Incidentally, this transitive vs. intransitive issue goes to the heart of why so many are so confused about “lay” and “lie.” You can lay brick, lay tile, etc., but you can’t lie tile, or lie brick because “lie” is intransitive; in other words, it does not take an object. That’s why you “lie down,” you don’t “lay down” (unless, of course, you lay down your weapons, which, again, is a transitive use).
English uses two verb voices: active and passive. If the verb is performing its action on the subject, it’s in the passive voice (because the subject is passively accepting the action of the verb.
If the subject is performing the action, the verb is in the active voice because the subject is actively involved in the action.
ACTIVE: “My car shakes and rattles whenever I exceed 50 miles per hour.”
PASSIVE: “I was shaken to learn that my car is on its last legs.”
Writing typically is more interesting if the verbs are kept in the active voice rather than the passive voice.
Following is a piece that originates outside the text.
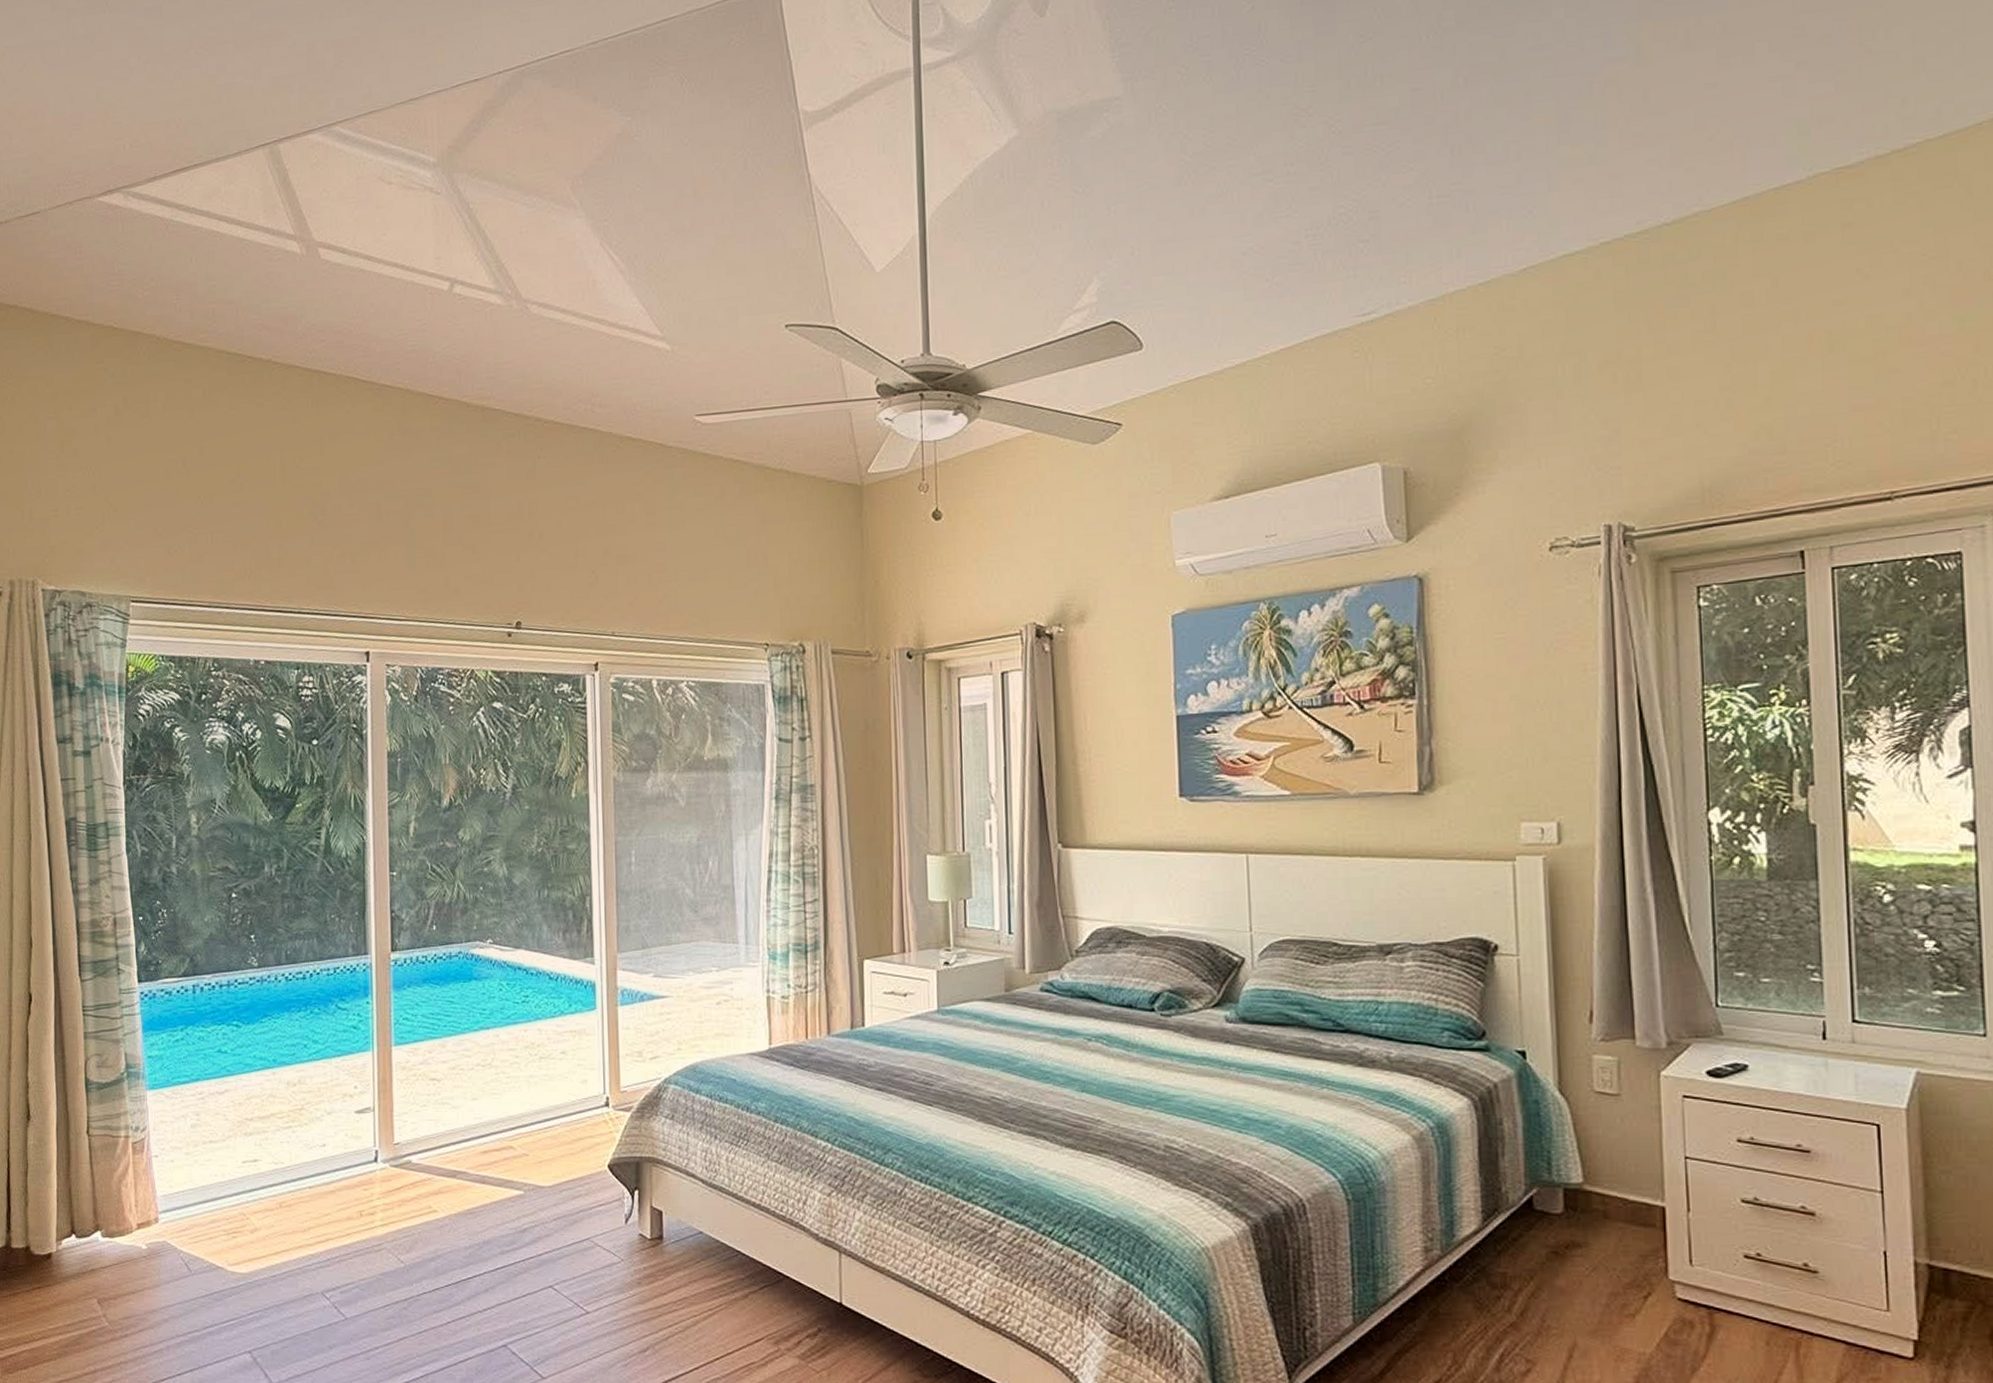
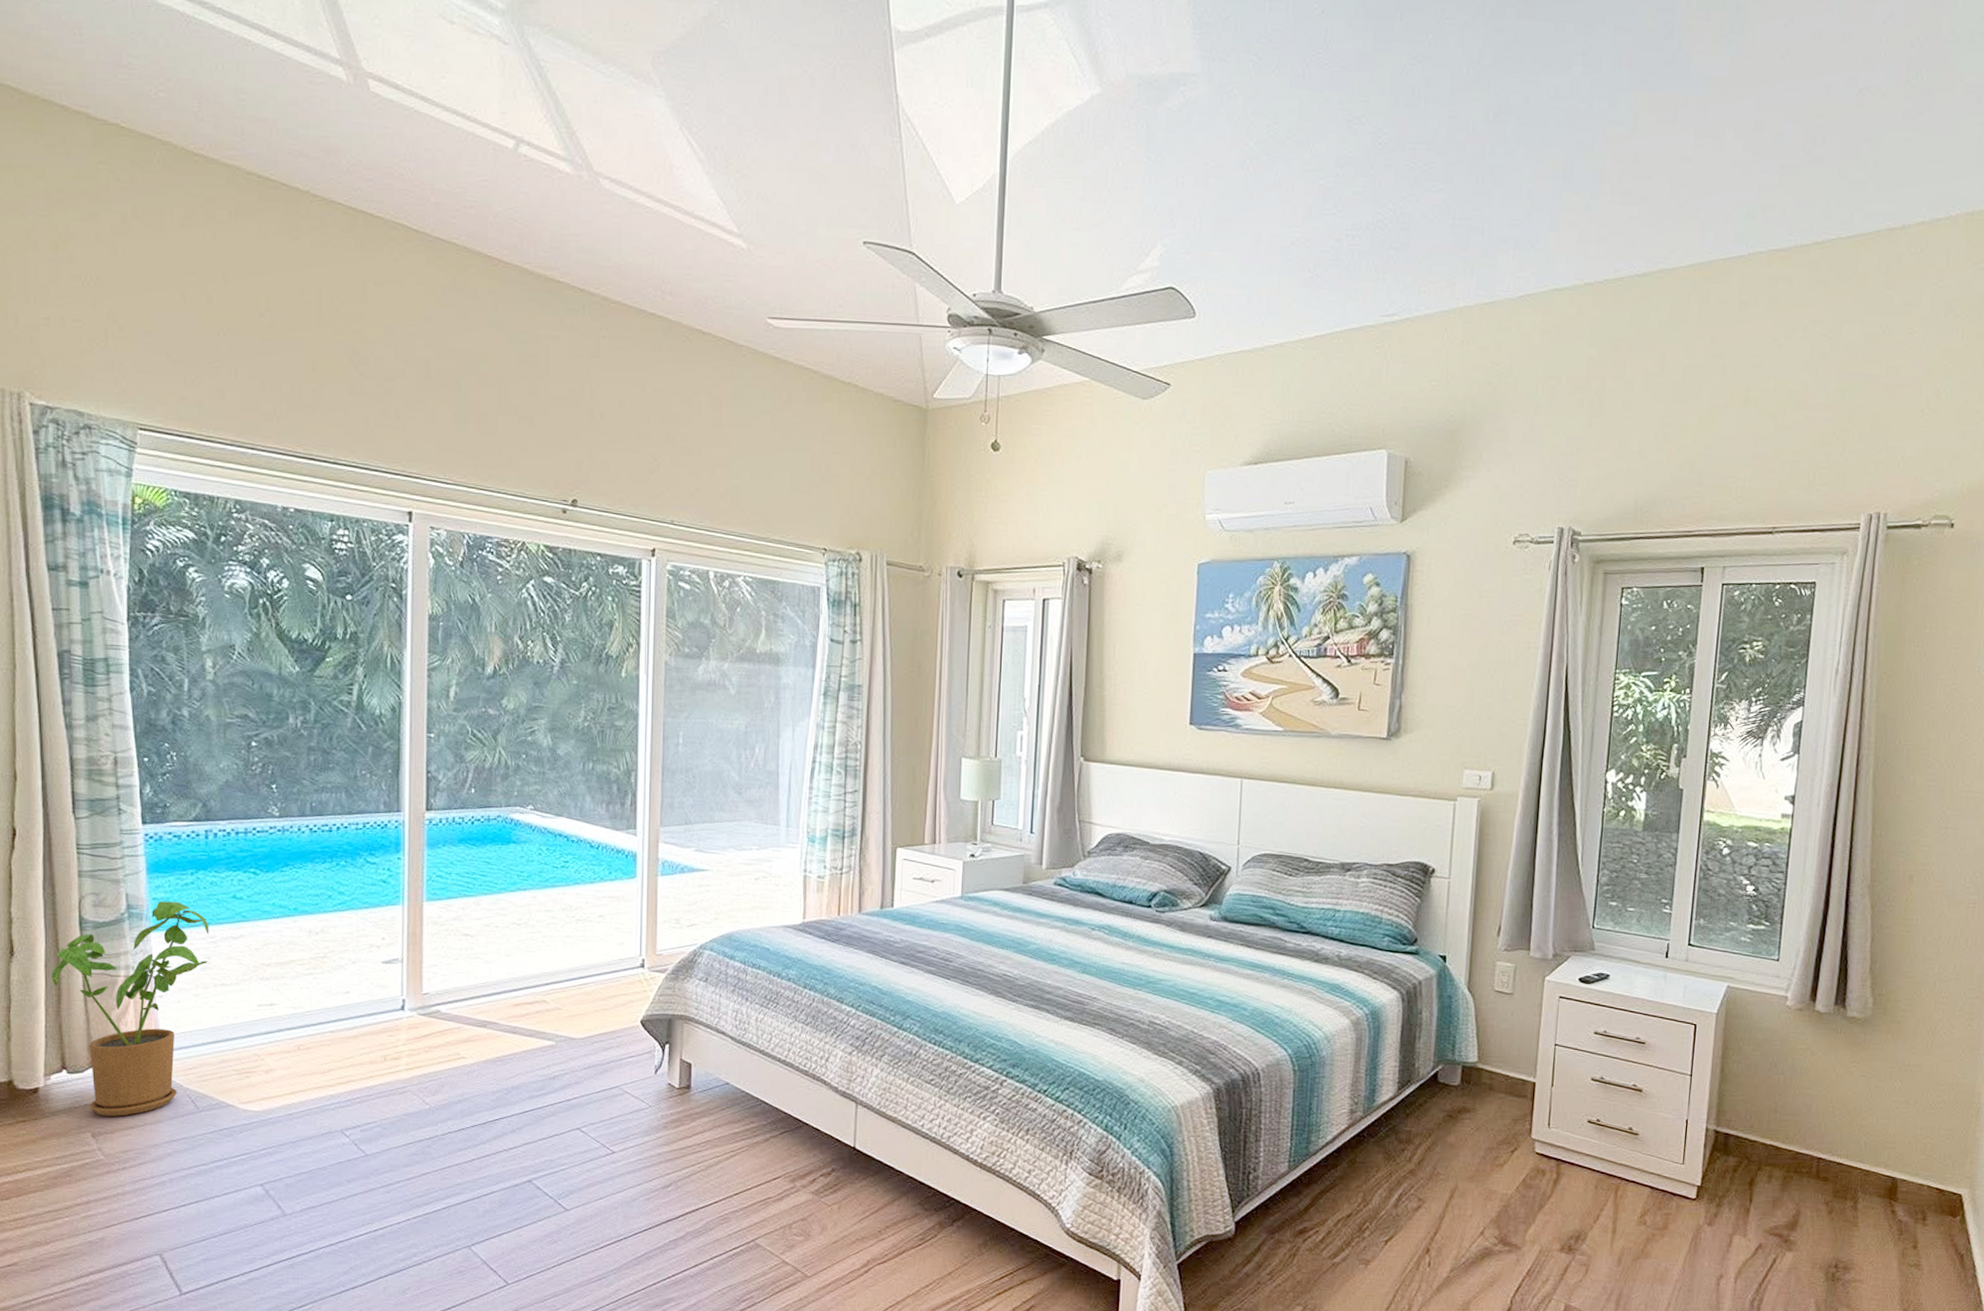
house plant: none [62,1059,198,1281] -> present [52,901,209,1116]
Better to write “I dodged a bullet” than “a bullet was dodged by me.”
We use verb moods every time we tell someone to do something (imperative mood) or just indicate something is done (indicative). A third verb mood, the subjunctive, expresses something that is not factual or isn’t likely—a condition contrary to fact.
INDICATIVE: “During the summer, Rich mows his lawn religiously every weekend.”
IMPERATIVE: “Get out of my yard.”
SUBJUNCTIVE: “I would have gone but I couldn’t get my car started.”
WRONG: “I’d get out of town if I was you.”
RIGHT: “I’d get out of town if I were you.”
An infinitive is a form of a verb that includes “to.” Every verb has an infinitive form: to run, to go, to cook, to write, to . . . any verb. To split an infinitive is to insert words between “to” and its corresponding verb.
Most of us learned as kids to never split an infinitive (as I just did). I’m here to tell you that it’s ok to do it. Go ahead, try it. The world will still be here in the morning.
Consider my first sentence: “Most of us learned as kids to never split an infinitive . . .”
Some grammar purists would insist that the sentence should read: “Most of us learned as kids never to split an infinitive . . .” However, placing “never” next to “split” as I did places the emphasis squarely on the word “split,” where it belongs. That, coupled with the original (and rather silly) motivation for the split-infinitive rule in the first place demands that common sense override this popular bit of grammar wisdom. For those who are interested, here’s why the origin of the rule is silly.
English arose originally as a language spoken by the peasant class. All educated persons of the day spoke either Latin or French. For years, in fact, speaking English was seen as a mark of ignorance. However, English eventually became so widely spoken that the scholars of the day decided it was time to retrofit it with grammar rules. When they did so, they looked to Latin as their model.
In Latin, the infinitive is always one word. Portare, for example, means “to carry” (the re added to the stem porta forms the infinitive of the verb). Now, obviously you can’t split a word apart and still call it a word (re standing alone does not mean “to”), so the scholars defined the rule, for English, that the infinitive must not be split.
One tiny point that seemed to escape them is that in English the infinitive is two words! Splitting it is no problem at all; you just stick a word in between “to” and the verb. “To quickly carry” makes perfect sense and sounds just fine, whereas “quickly to carry” just sounds weird. Those scholars weren’t bothered by that, though, so the rule against splitting the infinitive has been handed down generation after generation ever since.